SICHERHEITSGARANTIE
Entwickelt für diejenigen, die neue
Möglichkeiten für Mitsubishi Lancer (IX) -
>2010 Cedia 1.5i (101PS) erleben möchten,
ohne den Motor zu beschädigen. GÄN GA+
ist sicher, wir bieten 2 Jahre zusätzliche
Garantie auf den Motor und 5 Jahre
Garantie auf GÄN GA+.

## PROBLEM TO WORK ON
Return the listing. Match it exactly.

## RESPONSE TO THE TASK
SICHERHEITSGARANTIE
Entwickelt für diejenigen, die neue
Möglichkeiten für Mitsubishi Lancer (IX) -
>2010 Cedia 1.5i (101PS) erleben möchten,
ohne den Motor zu beschädigen. GÄN GA+
ist sicher, wir bieten 2 Jahre zusätzliche
Garantie auf den Motor und 5 Jahre
Garantie auf GÄN GA+.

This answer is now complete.